*ACTIVITÉS*.
• 1. Selon l'article sur le procès Sarkozy-Libye, à quelle date le jugement sera-t-il rendu ?
• 2. Restituez fidèlement, dans l'article sur le procès Sarkozy-Libye, tout ce qui va de « (SenePlus) - Après » jusqu'à « de preuves formelles. ».

*EXTRAIT DU DOCUMENT*.
#####
AU PROCÈS SARKOZY-LIBYE, BEAUCOUP DE SOUPÇONS, PEU DE PREUVES
Entre carnets compromettants, dîners secrets et exfiltrations rocambolesques, l'accusation a décrit un système sophistiqué qui reste à qualifier juridiquement dans le cadre de l'affaire du financement libyen de la campagne de l'ex-président français

(SenePlus) - Après trois mois d'audiences, le procès des soupçons de financement libyen de la campagne présidentielle de Nicolas Sarkozy en 2007 s'est terminé mardi 8 avril. Le jugement ne sera rendu que le 25 septembre.
Les douze prévenus, dont l'ancien chef de l'État, font face à des accusations de corruption, trafic d'influence et détournement de fonds publics, pour lesquelles ils risquent jusqu'à dix ans d'emprisonnement. Tous réclament la relaxe, arguant de l'absence de preuves formelles.
"Il n'y a pas que la preuve documentaire", a rappelé la présidente Nathalie Gavarino. "La preuve peut résulter d'un faisceau d'indices, d'un ensemble d'éléments, parmi lesquels des témoignages", précise Le Monde.
#####
*RELEVÉS PRÉSENTÉS*.
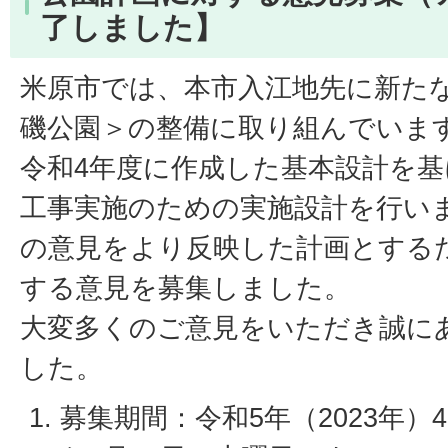
了しました】
米原市では、本市入江地先に新た
磯公園＞の整備に取り組んでいま
令和4年度に作成した基本設計を基
工事実施のための実施設計を行い
の意見をより反映した計画とする
する意見を募集しました。
大変多くのご意見をいただき誠に
した。
募集期間：令和5年（2023年）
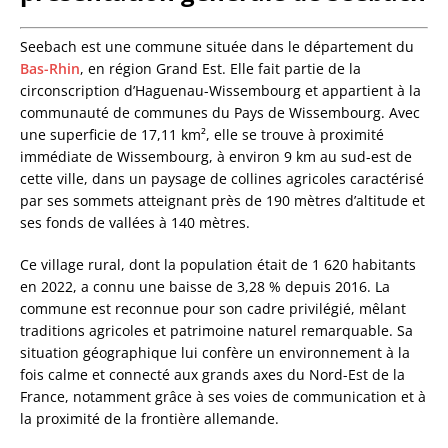
Seebach est une commune située dans le département du
Bas-Rhin
, en région Grand Est. Elle fait partie de la
circonscription d’Haguenau-Wissembourg et appartient à la
communauté de communes du Pays de Wissembourg. Avec
une superficie de 17,11 km², elle se trouve à proximité
immédiate de Wissembourg, à environ 9 km au sud-est de
cette ville, dans un paysage de collines agricoles caractérisé
par ses sommets atteignant près de 190 mètres d’altitude et
ses fonds de vallées à 140 mètres.
Ce village rural, dont la population était de 1 620 habitants
en 2022, a connu une baisse de 3,28 % depuis 2016. La
commune est reconnue pour son cadre privilégié, mêlant
traditions agricoles et patrimoine naturel remarquable. Sa
situation géographique lui confère un environnement à la
fois calme et connecté aux grands axes du Nord-Est de la
France, notamment grâce à ses voies de communication et à
la proximité de la frontière allemande.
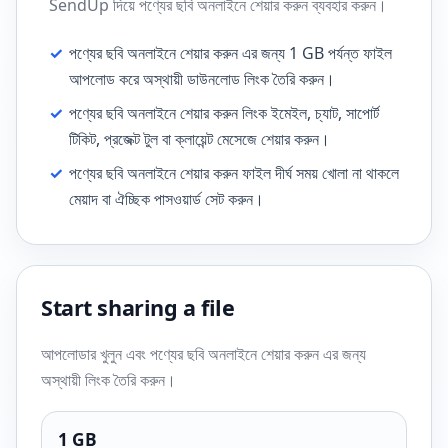
SendUp দিয়ে পণ্যের ছবি অনলাইনে শেয়ার করুন ব্যবহার করুন।
✓
পণ্যের ছবি অনলাইনে শেয়ার করুন এর জন্য 1 GB পর্যন্ত ফাইল
আপলোড করে অস্থায়ী ডাউনলোড লিংক তৈরি করুন।
✓
পণ্যের ছবি অনলাইনে শেয়ার করুন লিংক ইমেইল, চ্যাট, সাপোর্ট
টিকিট, প্রজেক্ট টুল বা ক্লায়েন্ট মেসেজে শেয়ার করুন।
✓
পণ্যের ছবি অনলাইনে শেয়ার করুন ফাইল দীর্ঘ সময় খোলা না থাকলে
মেয়াদ বা ঐচ্ছিক পাসওয়ার্ড সেট করুন।
Start sharing a file
আপলোডার খুলুন এবং পণ্যের ছবি অনলাইনে শেয়ার করুন এর জন্য
অস্থায়ী লিংক তৈরি করুন।
1 GB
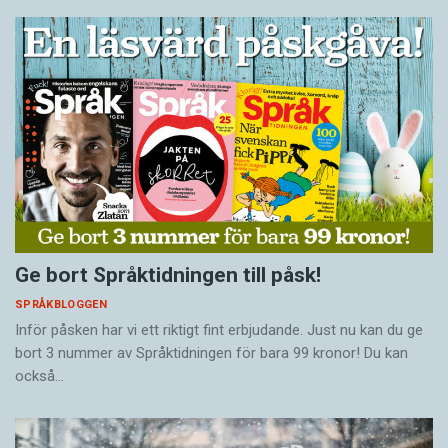
Ge bort Språktidningen till påsk!
SPRÅKBLOGGEN
Inför påsken har vi ett riktigt fint erbjudande. Just nu kan du ge
bort 3 nummer av Språktidningen för bara 99 kronor! Du kan
också…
#####
*CORRIGÉS*.
• 1. Le 25 septembre.

• 2.
(SenePlus) - Après trois mois d'audiences, le procès des soupçons de financement libyen de la campagne présidentielle de Nicolas Sarkozy en 2007 s'est terminé mardi 8 avril. Le jugement ne sera rendu que le 25 septembre.
Les douze prévenus, dont l'ancien chef de l'État, font face à des accusations de corruption, trafic d'influence et détournement de fonds publics, pour lesquelles ils risquent jusqu'à dix ans d'emprisonnement. Tous réclament la relaxe, arguant de l'absence de preuves formelles.